» What is required: Please repeat, from the entries that follow, the lines from the one containing "right elbow: (617, 440)" through the one containing "left knee: (1046, 727)" exactly, adding nothing.
----
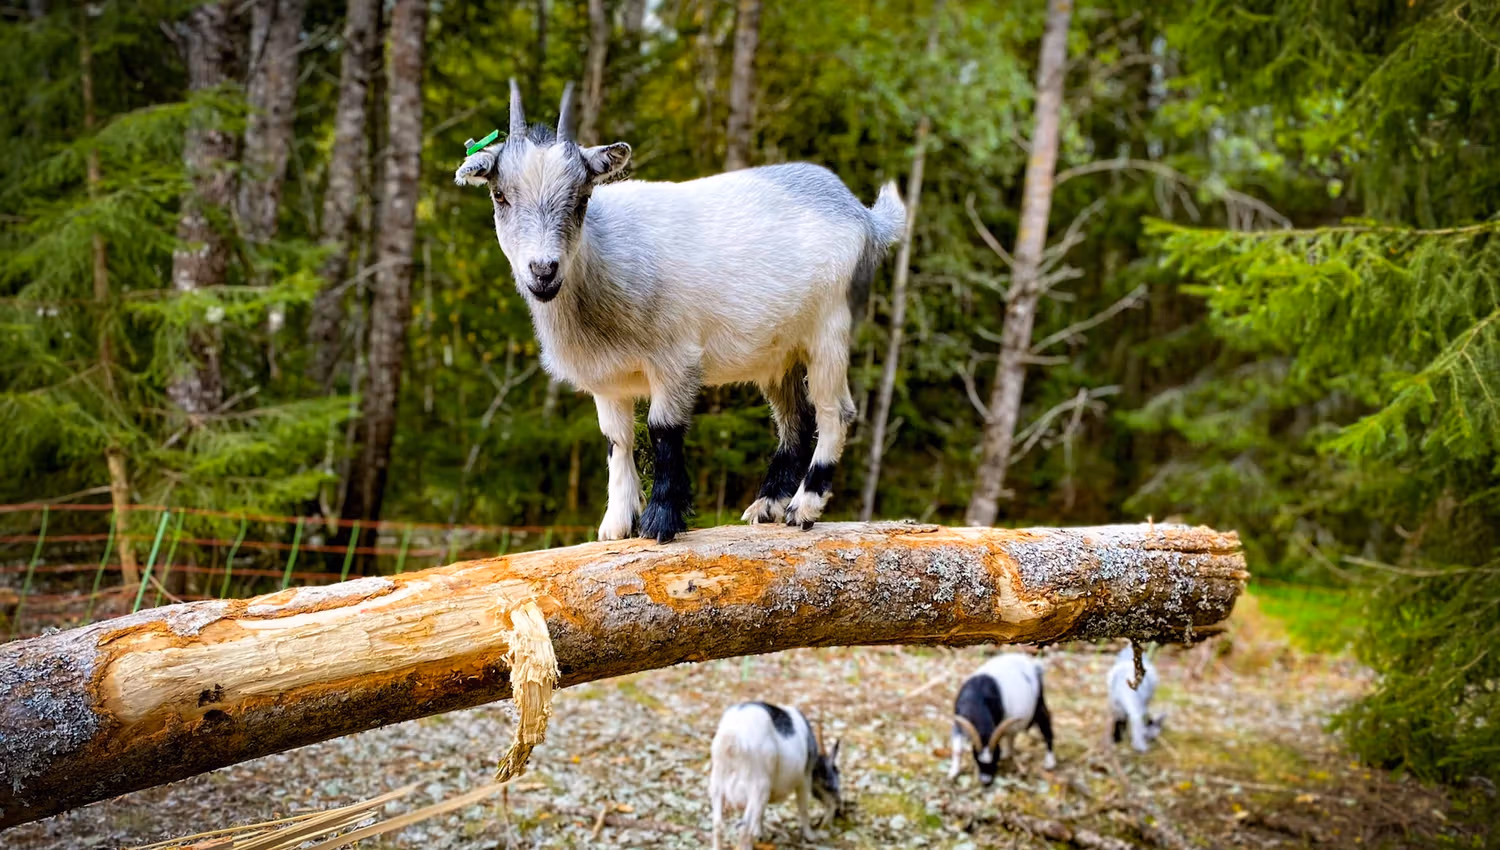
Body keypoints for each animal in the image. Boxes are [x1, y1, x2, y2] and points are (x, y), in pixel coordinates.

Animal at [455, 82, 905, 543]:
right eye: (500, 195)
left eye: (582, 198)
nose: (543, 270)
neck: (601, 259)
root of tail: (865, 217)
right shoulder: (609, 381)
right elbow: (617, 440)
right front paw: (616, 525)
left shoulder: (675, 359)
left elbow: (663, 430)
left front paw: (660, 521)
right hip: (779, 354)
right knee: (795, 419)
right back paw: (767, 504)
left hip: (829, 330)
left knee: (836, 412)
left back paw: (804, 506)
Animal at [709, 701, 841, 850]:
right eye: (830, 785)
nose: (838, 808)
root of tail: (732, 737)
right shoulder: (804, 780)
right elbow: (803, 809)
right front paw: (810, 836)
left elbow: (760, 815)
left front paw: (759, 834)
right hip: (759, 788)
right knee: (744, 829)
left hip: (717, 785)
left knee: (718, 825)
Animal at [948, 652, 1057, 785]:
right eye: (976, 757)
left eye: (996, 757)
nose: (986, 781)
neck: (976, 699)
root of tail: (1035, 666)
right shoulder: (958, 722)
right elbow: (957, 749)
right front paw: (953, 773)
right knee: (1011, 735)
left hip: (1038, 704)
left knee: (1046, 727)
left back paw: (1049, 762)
----
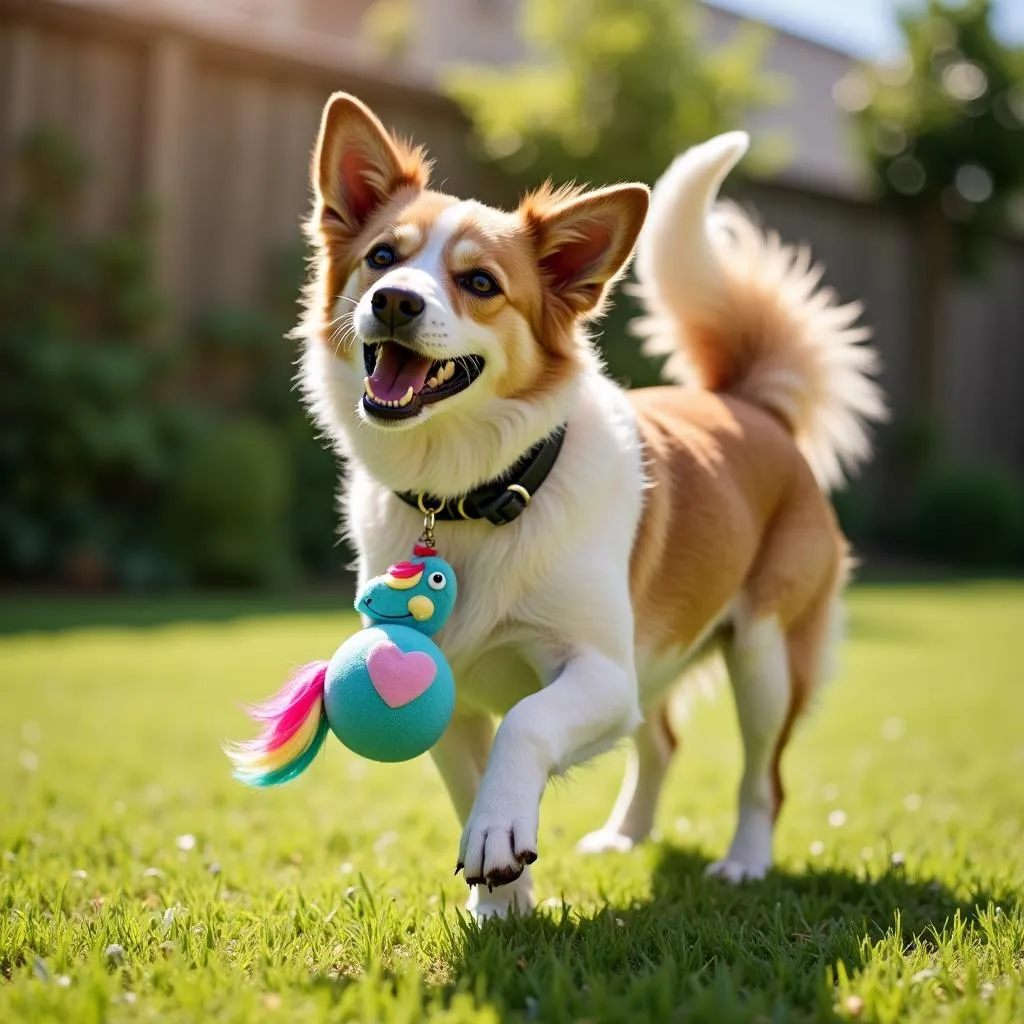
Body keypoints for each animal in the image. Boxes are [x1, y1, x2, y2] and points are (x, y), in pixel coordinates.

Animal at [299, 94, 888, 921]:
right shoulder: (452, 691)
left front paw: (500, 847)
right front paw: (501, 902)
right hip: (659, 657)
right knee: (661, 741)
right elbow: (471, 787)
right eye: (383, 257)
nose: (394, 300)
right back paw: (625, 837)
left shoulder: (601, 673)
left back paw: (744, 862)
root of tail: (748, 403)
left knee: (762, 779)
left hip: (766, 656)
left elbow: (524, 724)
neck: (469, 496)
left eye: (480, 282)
----
» Written answer:
right elbow: (617, 440)
right front paw: (616, 525)
left shoulder: (675, 359)
left elbow: (663, 430)
left front paw: (660, 521)
right hip: (779, 354)
right knee: (795, 419)
right back paw: (767, 504)
left hip: (829, 330)
left knee: (836, 412)
left back paw: (804, 506)
Animal at [709, 701, 841, 850]:
right eye: (830, 785)
nose: (838, 808)
root of tail: (732, 737)
right shoulder: (804, 780)
right elbow: (803, 809)
right front paw: (810, 836)
left elbow: (760, 815)
left front paw: (759, 834)
right hip: (759, 788)
right knee: (744, 829)
left hip: (717, 785)
left knee: (718, 825)
Animal at [948, 652, 1057, 785]:
right eye: (976, 757)
left eye: (996, 757)
nose: (986, 781)
neck: (976, 699)
root of tail: (1035, 666)
right shoulder: (958, 722)
right elbow: (957, 749)
right front paw: (953, 773)
right knee: (1011, 735)
left hip: (1038, 704)
left knee: (1046, 727)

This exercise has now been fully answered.